Look through the listing below, find every line with the string "PAXgene", and copy it.

## WORKING DATA
════════════════════

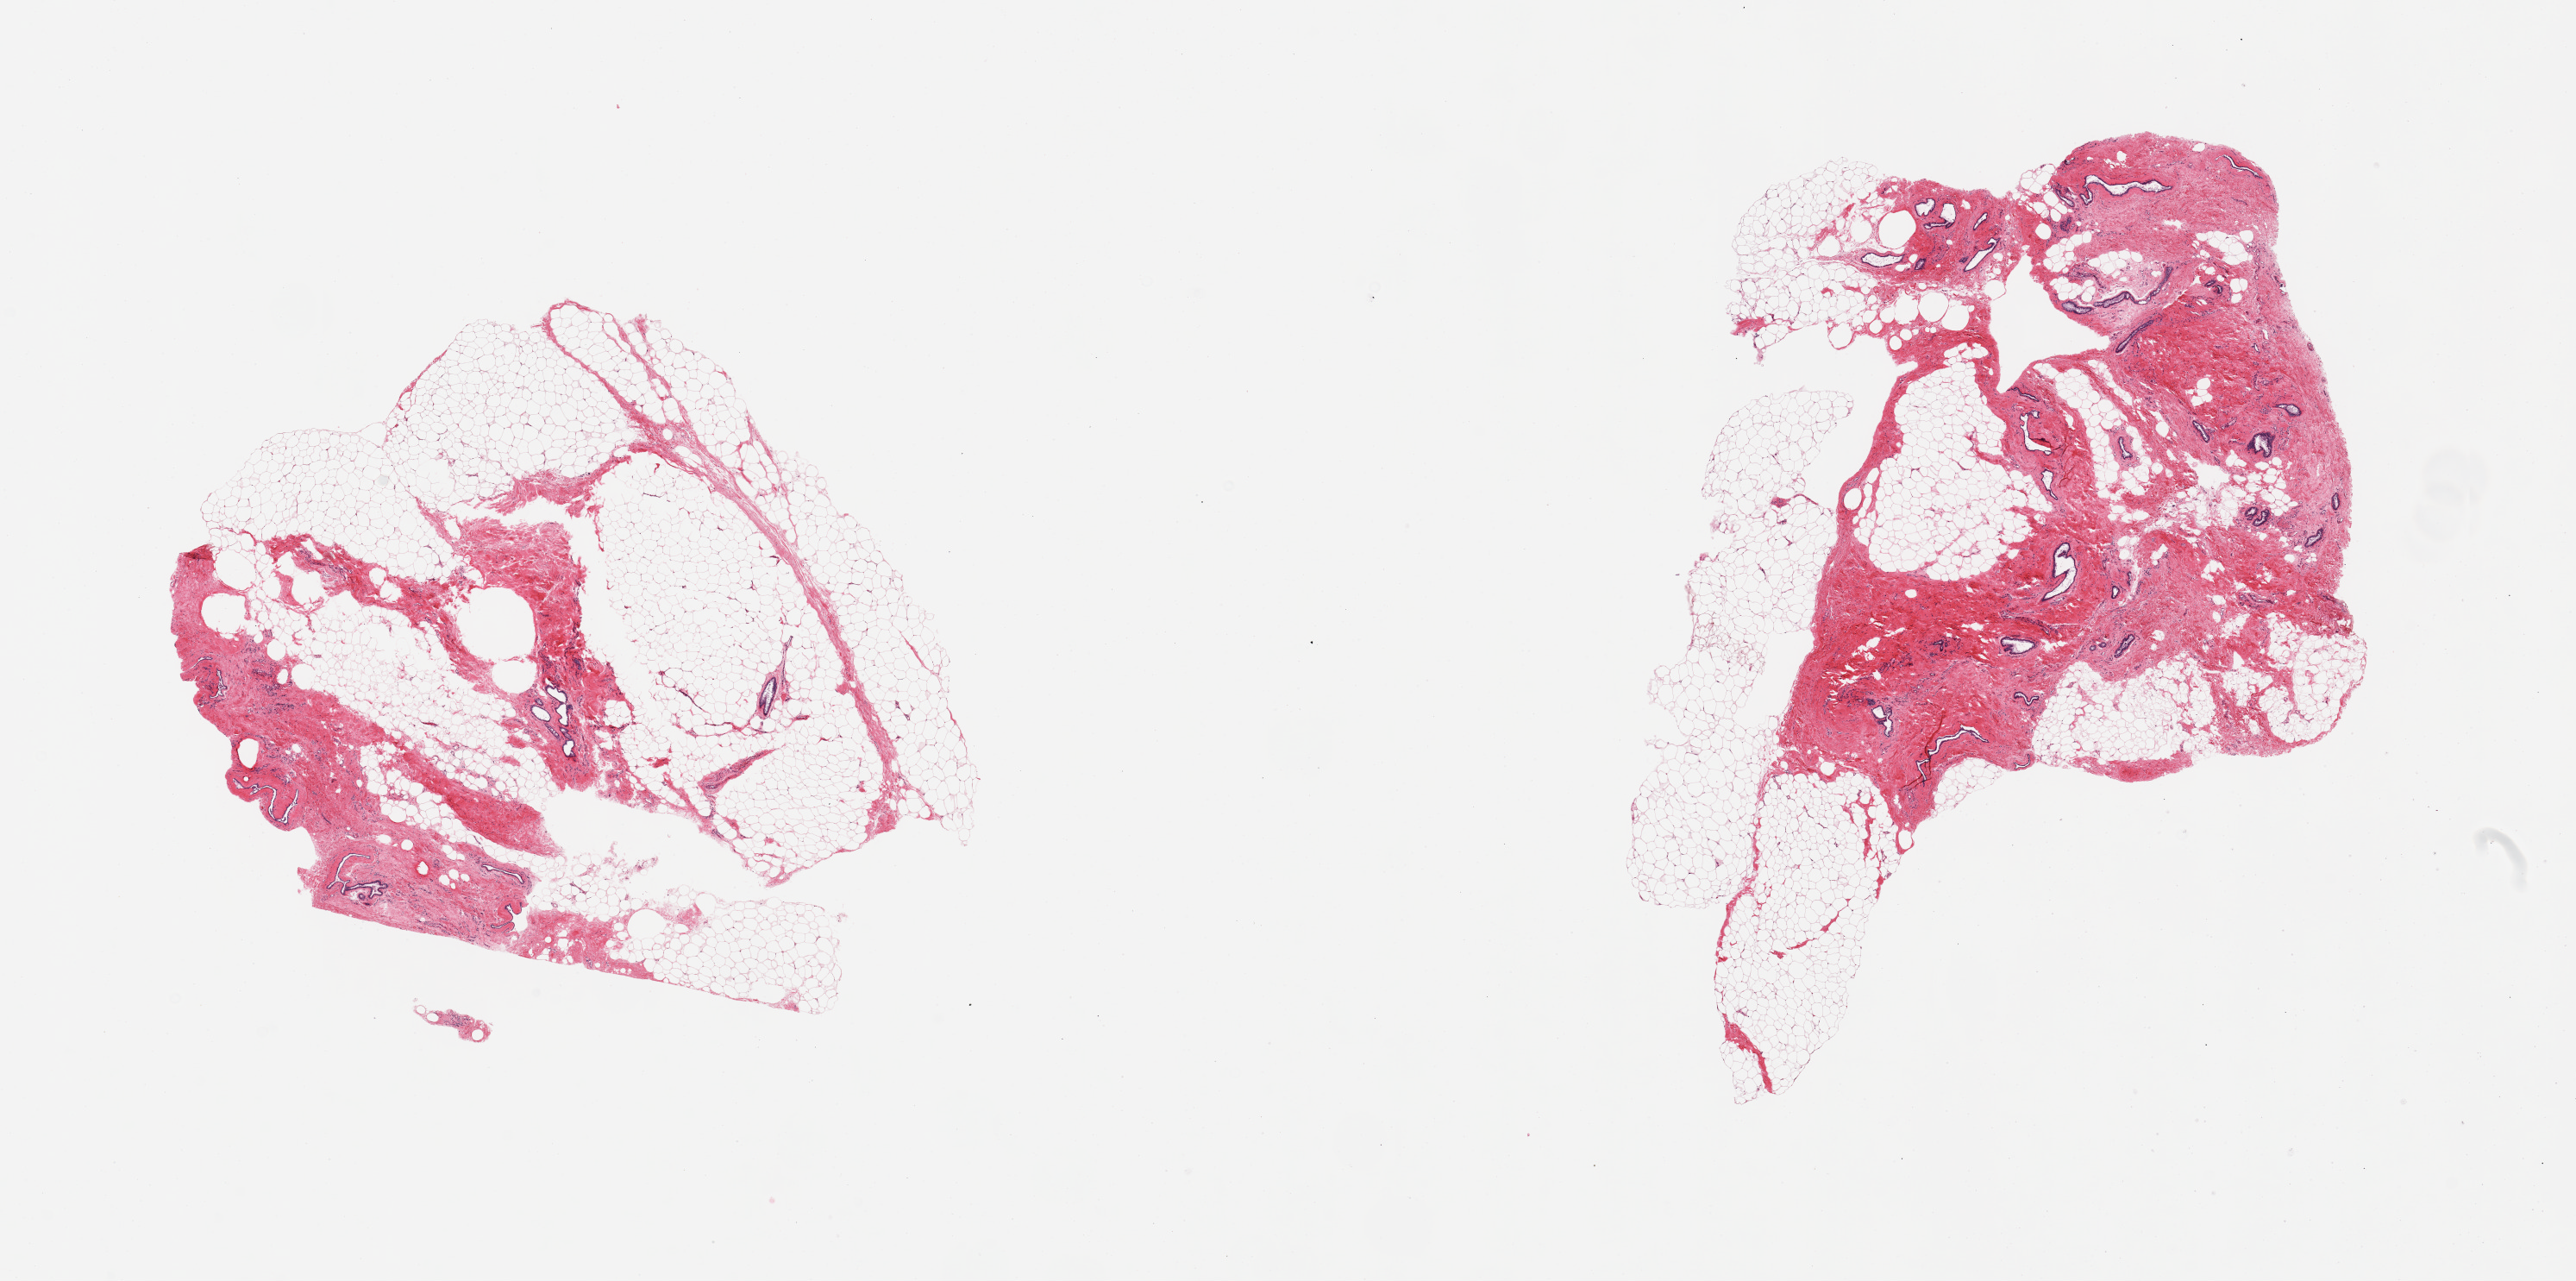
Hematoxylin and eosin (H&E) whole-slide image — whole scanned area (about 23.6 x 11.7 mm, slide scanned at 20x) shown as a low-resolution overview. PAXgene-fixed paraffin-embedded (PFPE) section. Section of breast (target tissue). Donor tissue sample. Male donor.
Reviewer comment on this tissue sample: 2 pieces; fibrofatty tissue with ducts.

════════════════════

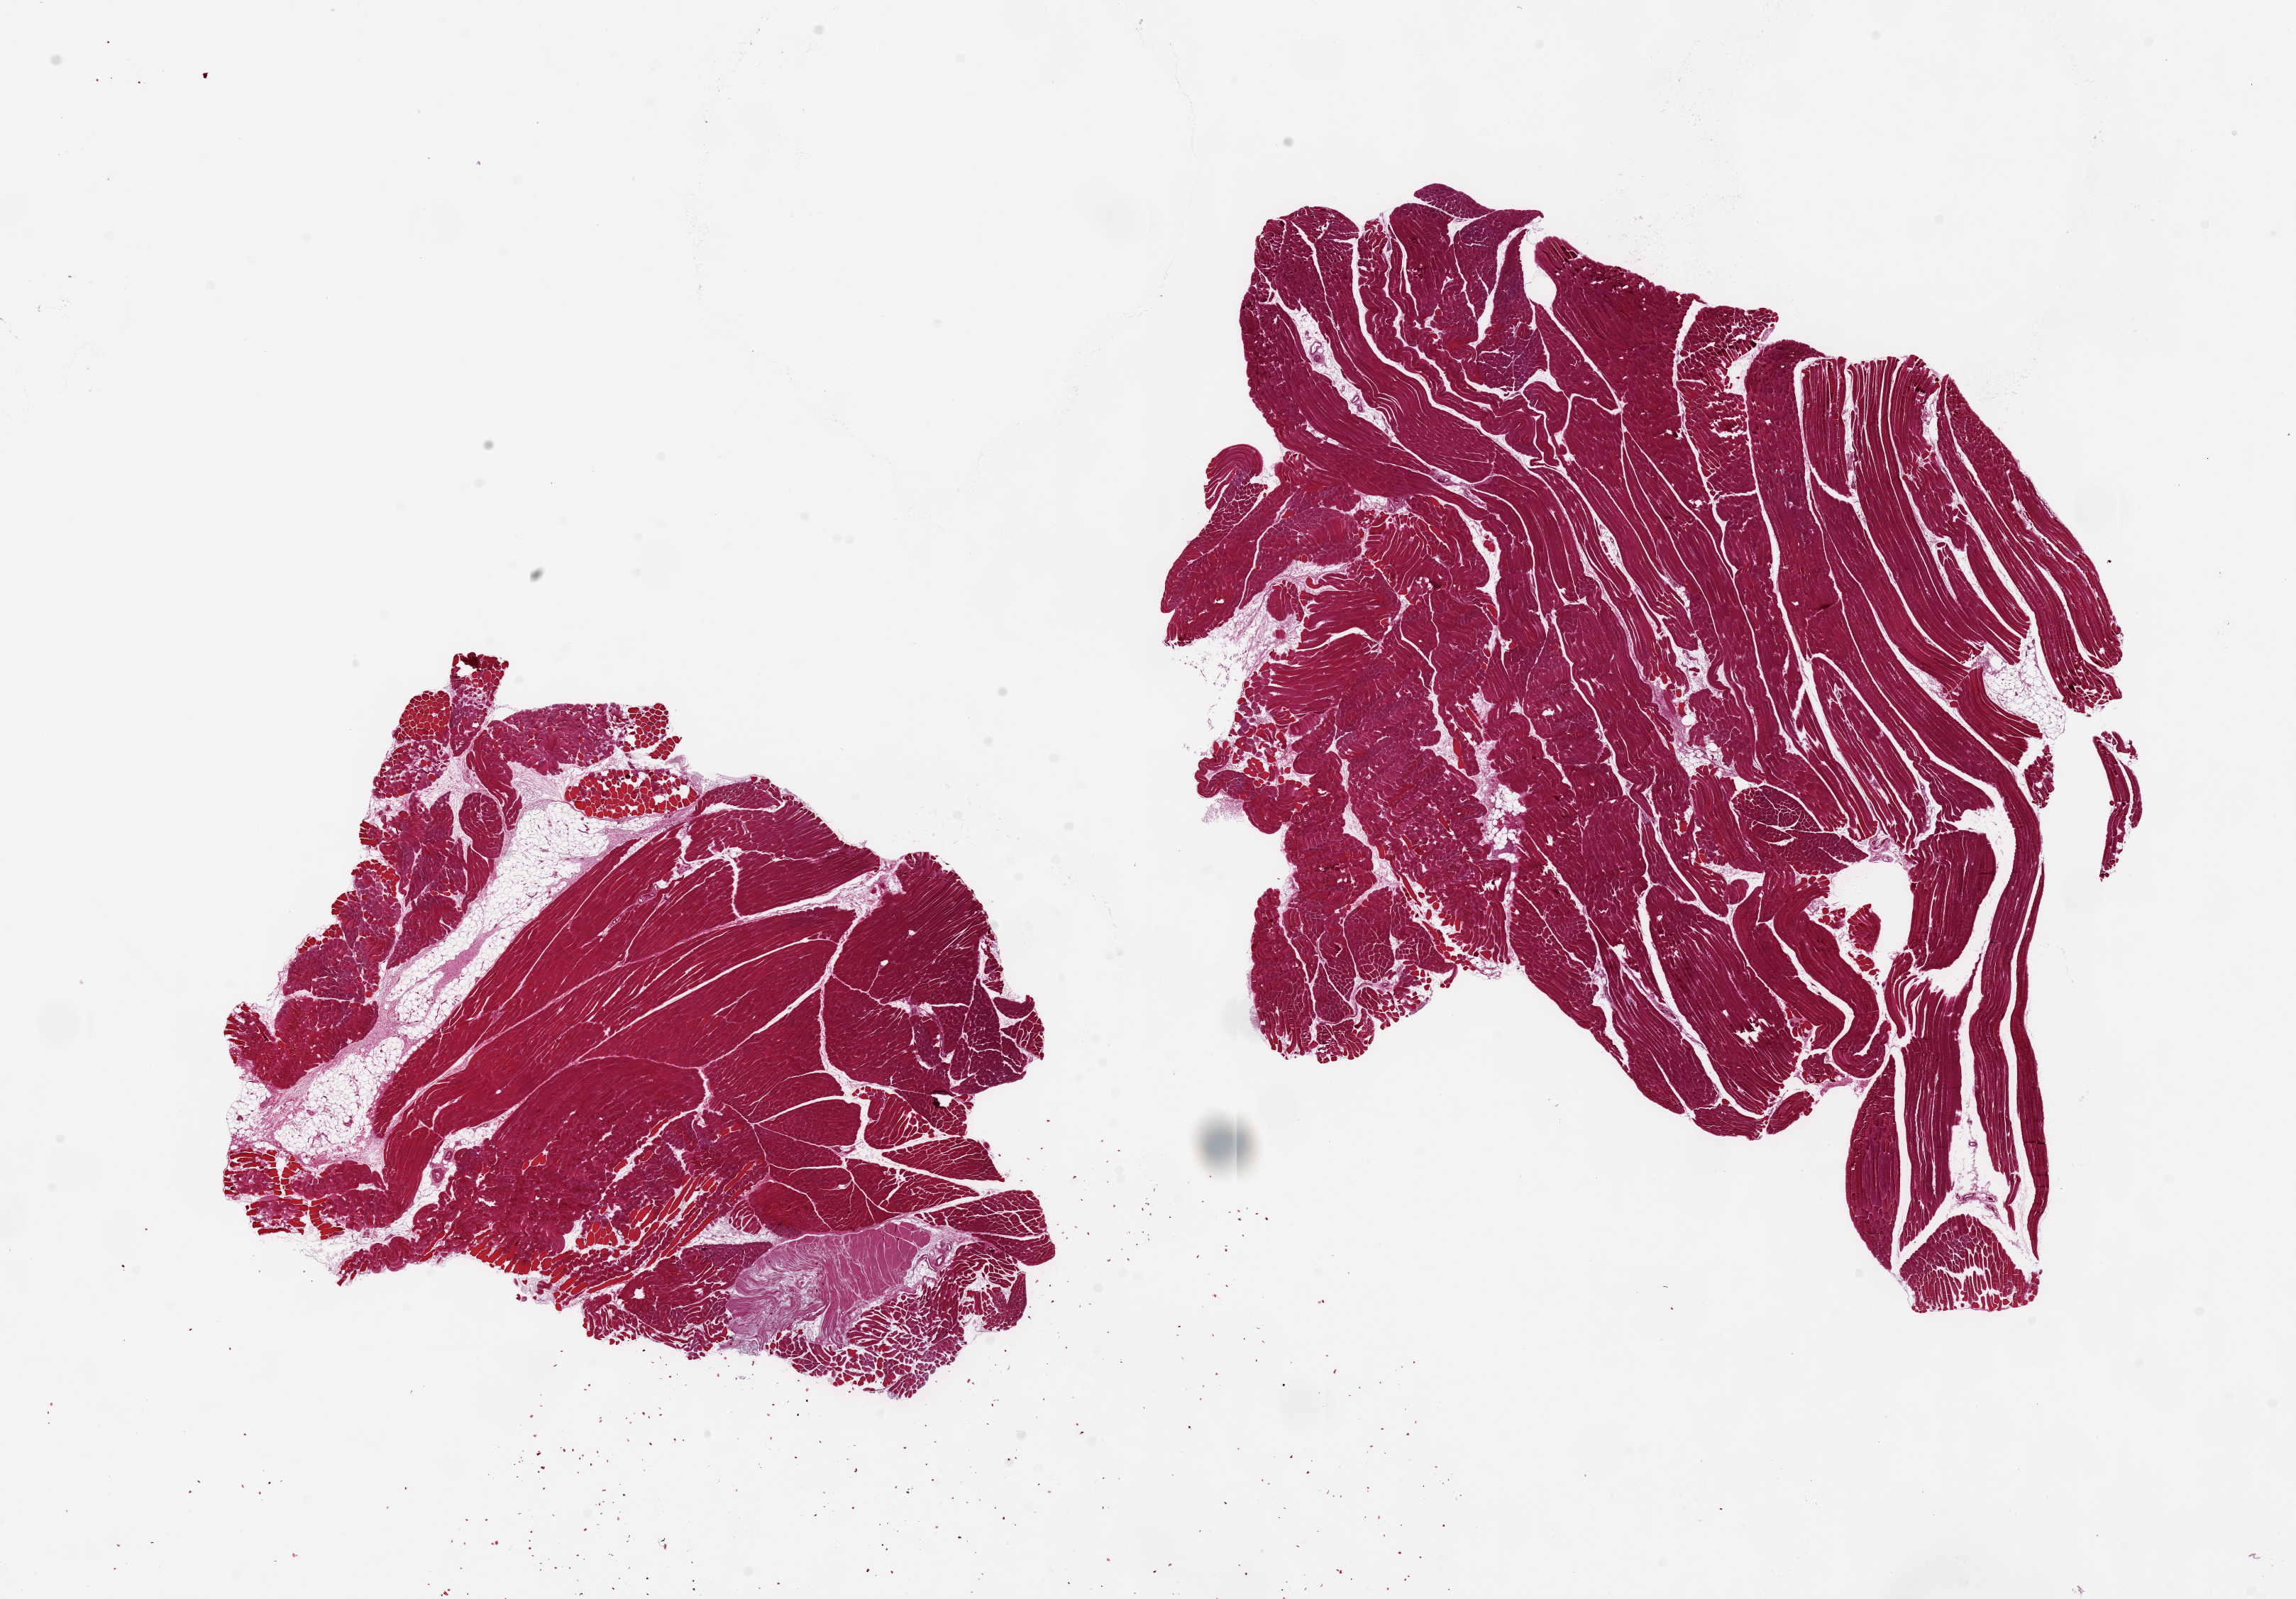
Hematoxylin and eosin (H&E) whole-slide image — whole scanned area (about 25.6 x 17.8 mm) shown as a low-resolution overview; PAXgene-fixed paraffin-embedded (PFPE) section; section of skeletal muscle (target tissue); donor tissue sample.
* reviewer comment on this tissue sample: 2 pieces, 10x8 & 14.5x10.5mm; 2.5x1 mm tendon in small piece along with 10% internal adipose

════════════════════

## FINISHED TASK
Hematoxylin and eosin (H&E) whole-slide image — whole scanned area (about 23.6 x 11.7 mm, slide scanned at 20x) shown as a low-resolution overview. PAXgene-fixed paraffin-embedded (PFPE) section. Section of breast (target tissue). Donor tissue sample. Male donor.
Hematoxylin and eosin (H&E) whole-slide image — whole scanned area (about 25.6 x 17.8 mm) shown as a low-resolution overview; PAXgene-fixed paraffin-embedded (PFPE) section; section of skeletal muscle (target tissue); donor tissue sample.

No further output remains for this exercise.